This is the third time I’ve written about results from my ongoing study of factors that might be correlated with COVID-19 death rate. The first two are HERE and HERE.
Why Revisit This?
First, because I’m measuring correlation between these factors across the world and the current Death Rate, things change every single day. In my previous posting on this we examined the relationships between these factors and the death rate at that time. When that was done, Italy, San Marino, and Spain had the highest death rate (numbers of deaths per day) of any countries. What we saw then was a much higher correlation between the death rates at that time and Female Smoking (about 10 points higher then). The correlation between numbers of citizens over 65 and the death rate was also much higher then. This can be explained by looking at the countries that had the highest death rates at that time and realizing that they had very different demographics than the countries leading the list now. For instance, the state of New York has about 16% of its population over age 65 whereas Italy has 23% over that age. Therefore, there was a stronger relationship at that time between the age over 65 factor and the death rate. This is an example (a light one at least) of correlation that may not be causation. The fact that Italy had more people over 65 per capita did not necessarily result in those extra deaths (although it could have been causal) just as the fact that New York has less people over 65 than Italy doesn’t mean that their death rates are any smaller now. It’s just a less correlated factor now because the peak of the outbreak is in NY.
What do we learn now?
As I stated, we still see that the Age over 65 is still correlated with death rate, just not as strongly as before. The same thing applies to Female Smoking. A few weeks ago, countries with higher Female Smoking rates also had higher Death Rates. I postulated at the time that Male Smoking rates have much less variation between countries, so therefore, was less of a factor in potential causality of extra deaths. The correlation between the number of nurses per 1000 people has increased a bit, which still seems counter-intuitive. This may just be correlation without causation because the outbreak currently is peaking in countries with more nurses. If there is causation, I can’t imagine why it would be so. Male mean body mass index has remained more highly correlated than most factors and has stayed at about .15 for the last month. This may indicate that countries with higher BMI’s for men are more likely to be experiencing COVID-19 deaths with the advertised co-morbidity of Obesity. This also is consistent with the numbers from around the world that show a slightly to greatly higher percentage of COVID-19 deaths are men. This might indicate that females with a high BMI are surviving but men with a high BMI are not (since female mean BMI is less correlated with death rates). Density remains correlated with deaths as one might expect. The manners the disease is spread seems to indicate areas of high population density might be more likely to see a higher death rate. We know NYC is a very dense area (See table below) and it stands to reason that this density is correlated with the high death rates there. New York City has 8x the density of the next highest county (Nassau County), and has more than 10x the total deaths and 14x the death rate currently.
Negatively Correlated Factors – What do We Learn from These?
What has stayed the same?

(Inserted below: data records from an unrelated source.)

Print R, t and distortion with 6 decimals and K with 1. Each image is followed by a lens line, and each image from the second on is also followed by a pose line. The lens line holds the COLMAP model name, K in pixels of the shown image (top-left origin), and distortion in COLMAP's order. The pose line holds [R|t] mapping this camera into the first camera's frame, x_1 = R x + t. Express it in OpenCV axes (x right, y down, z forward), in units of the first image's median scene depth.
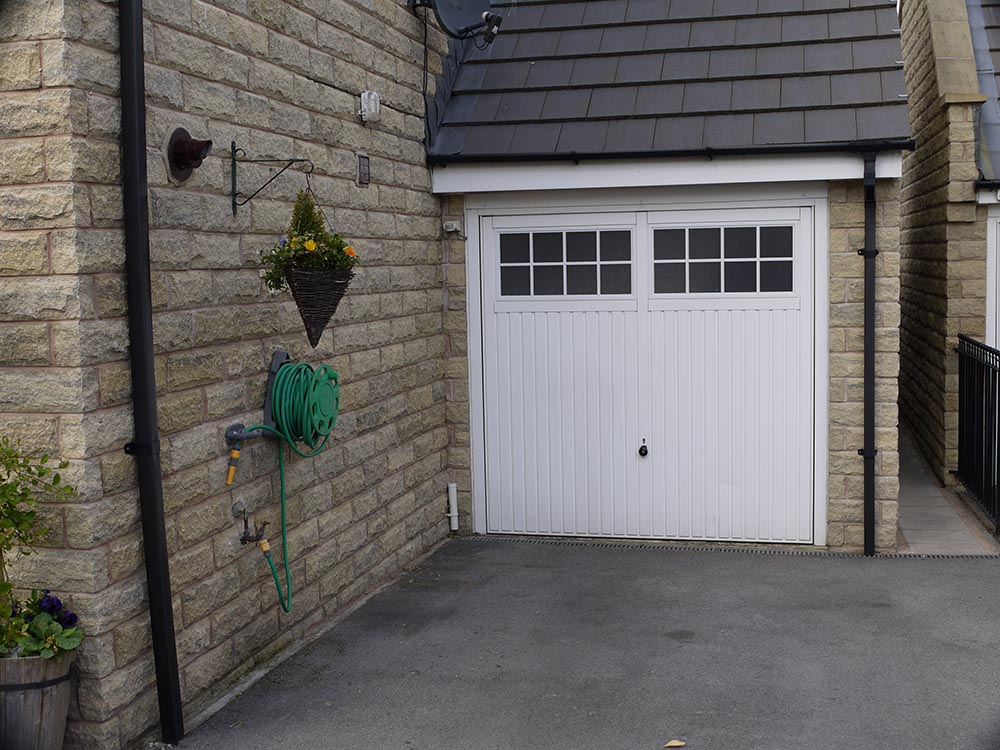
lens RADIAL K [[1170.1, 0, 500.2], [0, 1170.1, 369.5], [0, 0, 1]] dist [-0.051279, 0.000000]
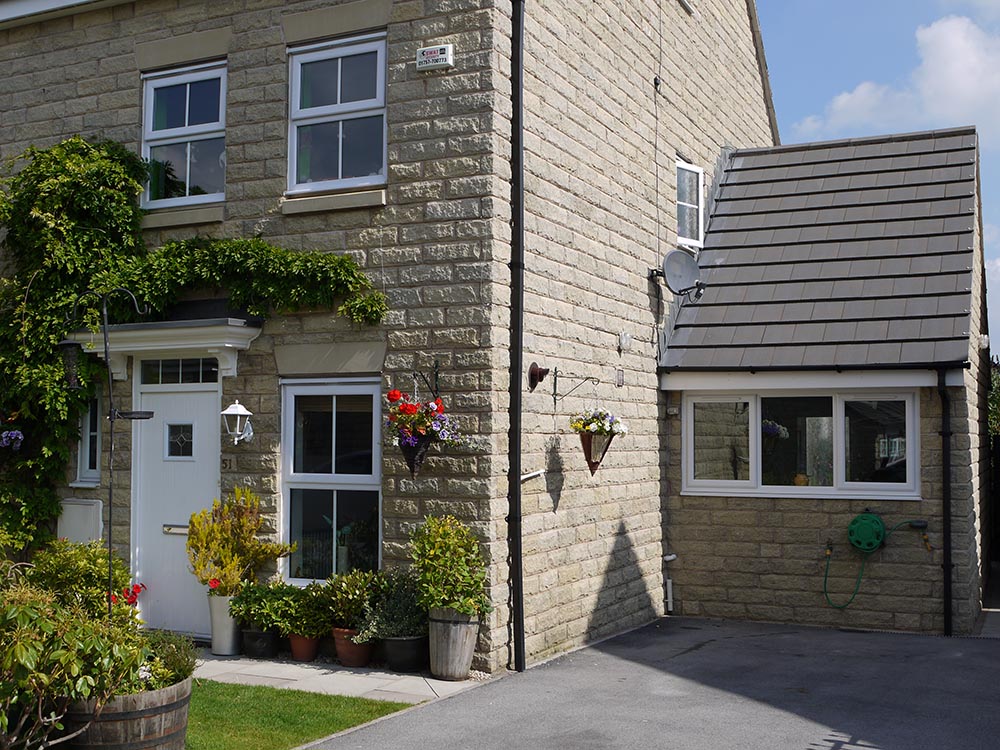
lens RADIAL K [[1170.1, 0, 502.0], [0, 1170.1, 372.1], [0, 0, 1]] dist [-0.051279, 0.000000]
pose [[0.981167, 0.015162, -0.192563, 0.039279], [-0.043057, 0.989000, -0.141514, 0.064348], [0.188299, 0.147140, 0.971027, -0.643490]]
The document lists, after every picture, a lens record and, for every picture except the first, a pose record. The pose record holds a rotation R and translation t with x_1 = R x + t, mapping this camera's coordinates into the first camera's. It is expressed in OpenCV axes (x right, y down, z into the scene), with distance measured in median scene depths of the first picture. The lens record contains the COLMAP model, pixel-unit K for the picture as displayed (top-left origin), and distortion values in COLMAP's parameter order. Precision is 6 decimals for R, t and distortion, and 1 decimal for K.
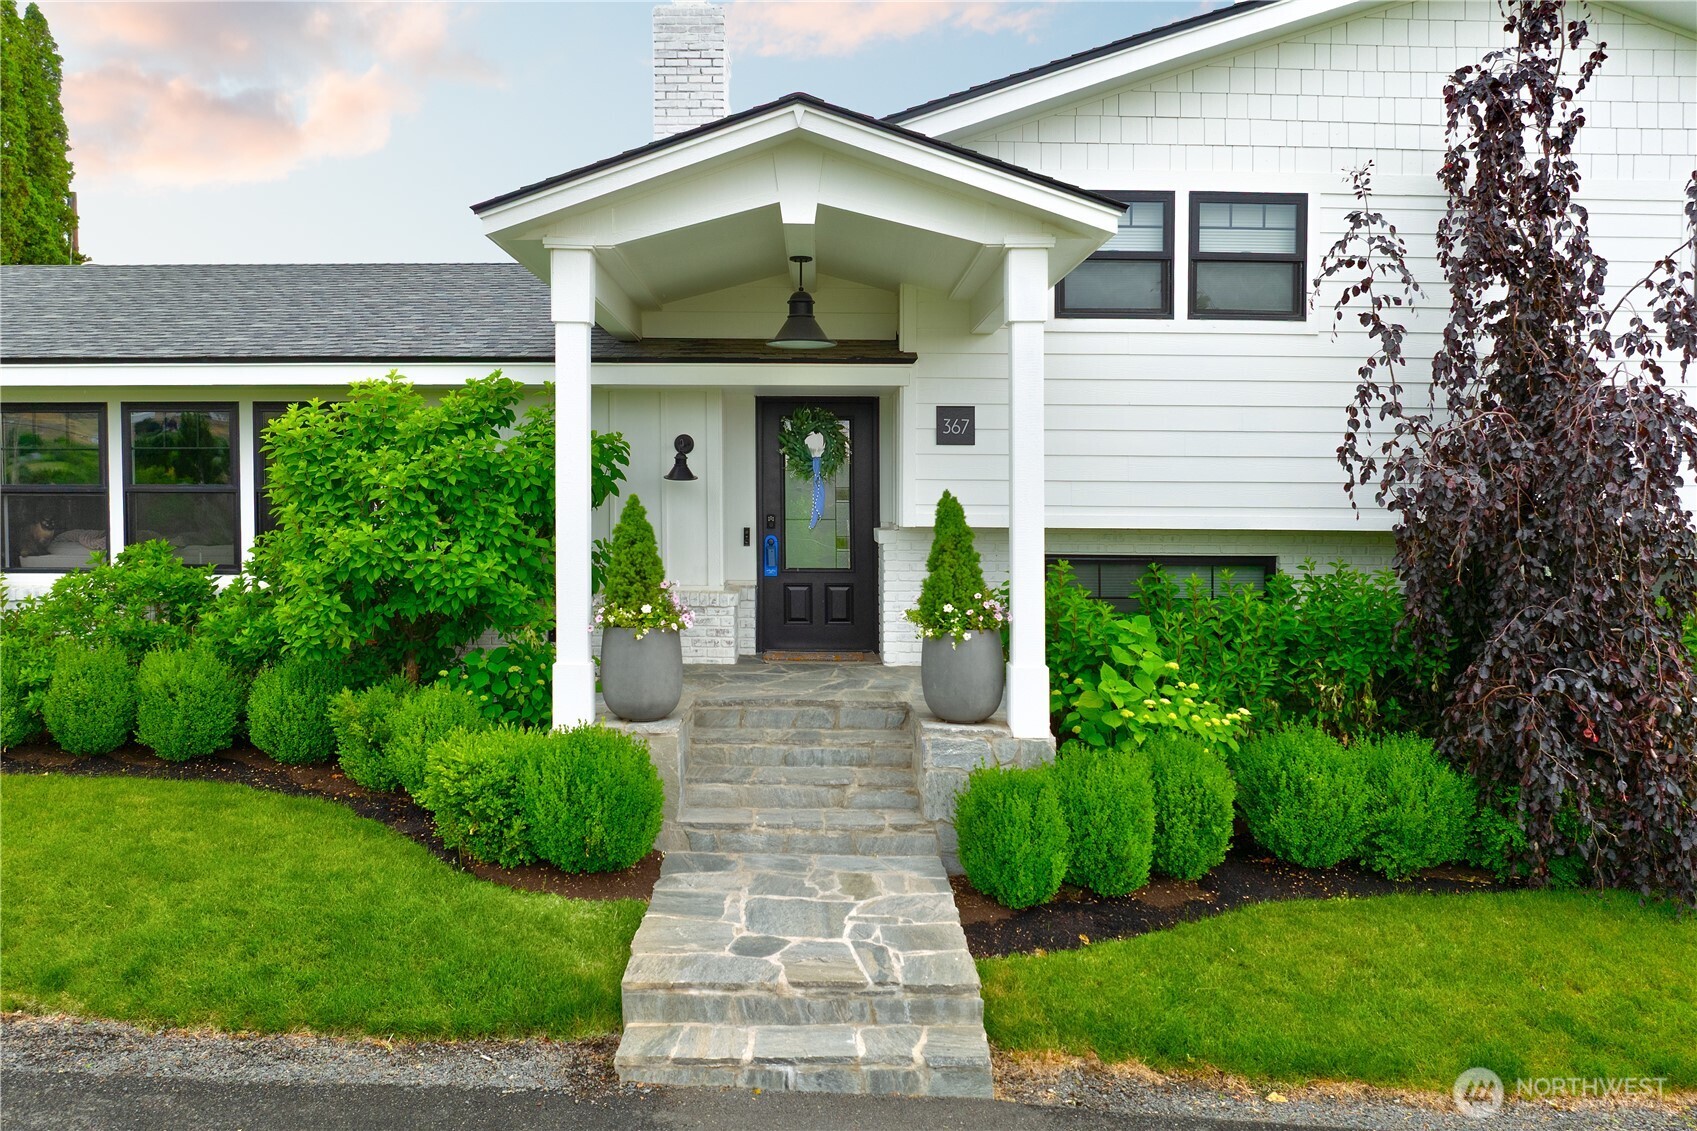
lens RADIAL K [[1339.6, 0, 848.5], [0, 1339.6, 565.5], [0, 0, 1]] dist [-0.025410, -0.003118]
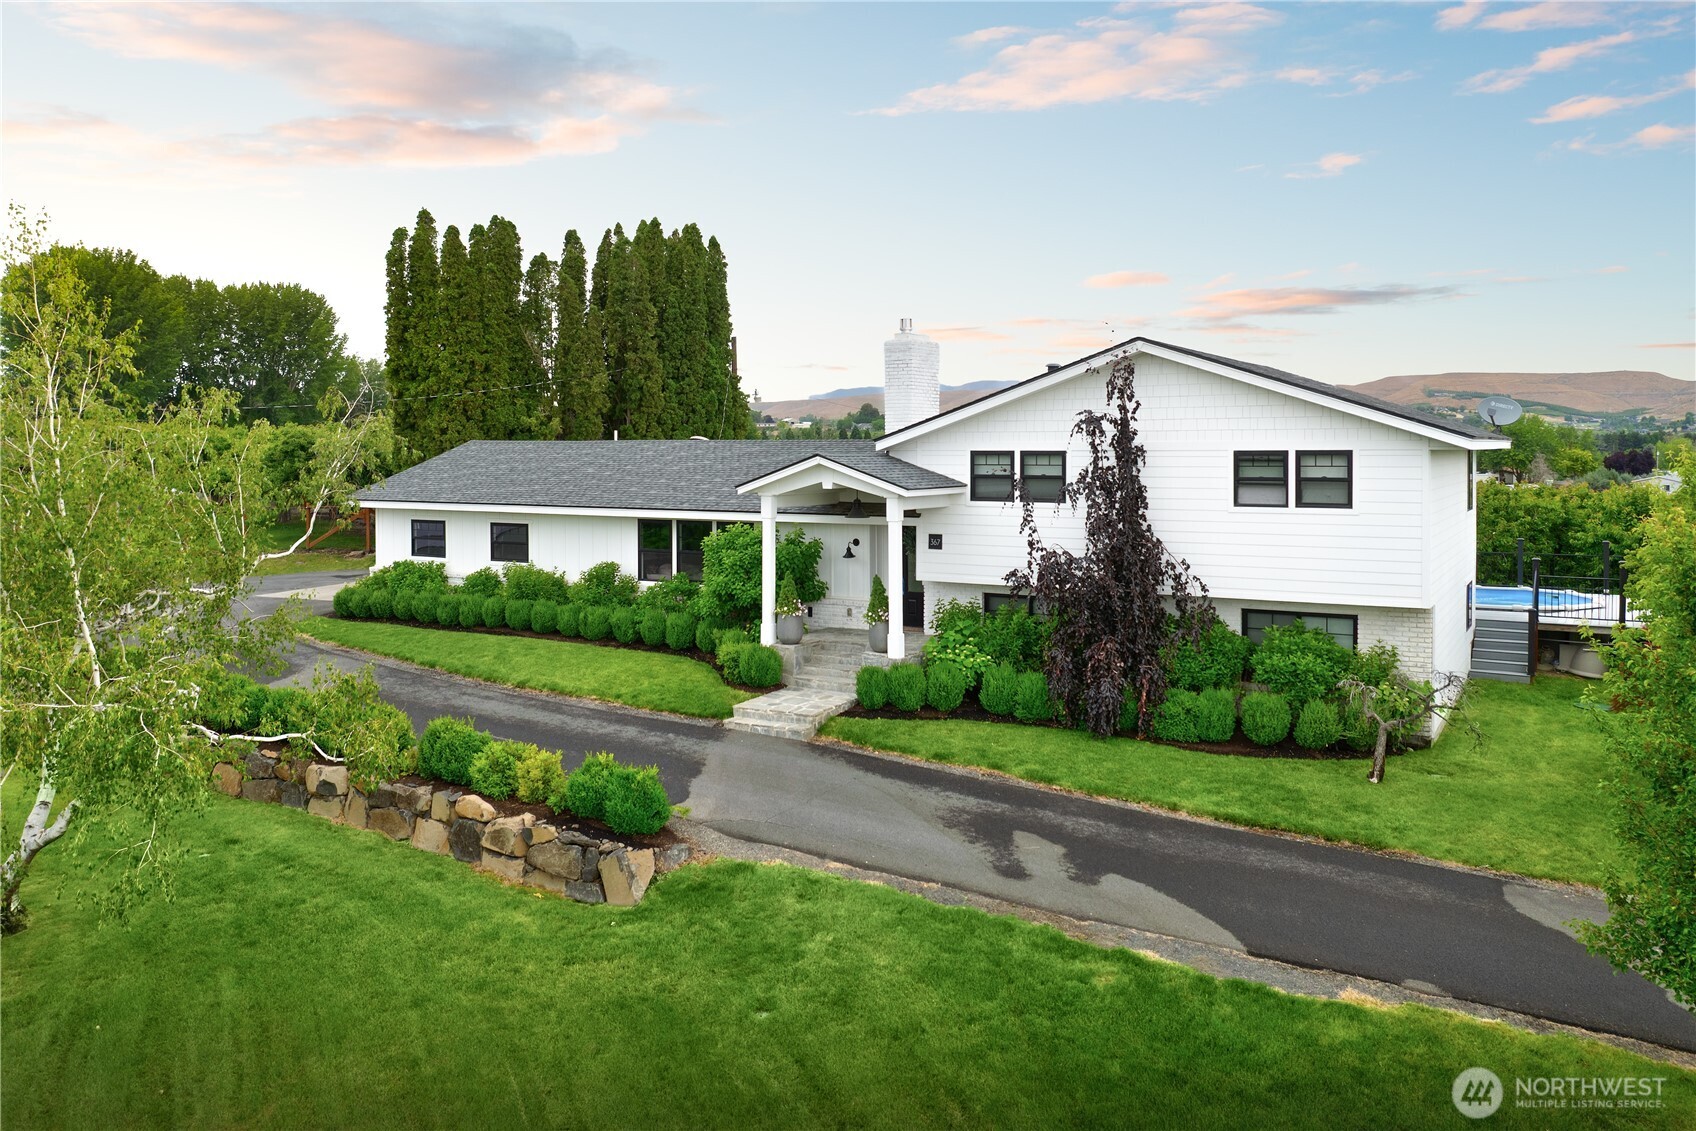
lens RADIAL K [[1226.8, 0, 848.0], [0, 1226.8, 565.5], [0, 0, 1]] dist [-0.000011, -0.000007]
pose [[0.881736, 0.037061, -0.470285, 1.059326], [-0.026831, 0.999235, 0.028441, -0.123504], [0.470979, -0.012459, 0.882056, -1.175875]]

Temperature remains negatively correlated with the death rate at about the same level. What this tells me is that either 1) the areas affected both now and a couple of weeks ago were coincidentally at similar relative temperatures or 2) temperature does have some sort of causal effect on the death rates. This seems to have been borne out in some recent studies. Also, the negative correlation with Tuberculosis deaths has remained constant over the last few weeks. This indicates that countries with higher deaths from TB have seen lower COVID-19 death rates. Again, might be due to the fact that countries with higher TB rates have had less COVID-19 deaths due to other reasons (temperature, malaria, deaths to TB that then couldn’t die from COVID-19, etc.). However, it is interesting that this has been one of the more negatively correlated factors for a while. This indicates to me that perhaps there is a small causal effect from something due to a country’s susceptibility to TB that is affecting COVID-19 death rates. There are two studies underway to evaluate whether the BCG vaccine for TB offers some protection for COVID-19, but the WHO is cautioning that the evidence is still undetermined. Diabetes rates also are negatively correlated with COVID-19 death rates. This is surprising as Diabetes is a known co-morbidity. However, it may suggest that the areas with the highest death rates right now have a lesser issue with Diabetes rates. Perhaps this is because the regions getting hit hardest now have histories of excellent health care of patients with diabetes.
Conclusion
Again, there may not be much to learn from doing these correlations, but in general, this is a good practice to evaluate the sensitivity between variables and especially target variables that we care about, such as death rates. This shows a number of unsurprising correlations, some of which likely have some element of causality for COVID-19 deaths (but probably not a high rate of causality). It also reveals some surprising correlations that might present opportunities for further research and evaluation. This is sometimes how great breakthroughs are discovered because they can give us better understanding of the likelihoods of our prior beliefs about a subject. Sometimes (maybe even often) our priors are wrong and unevaluated until we look at the data holistically. This can help break us out of groupthink that is driven by emotional responses and not data-driven responses.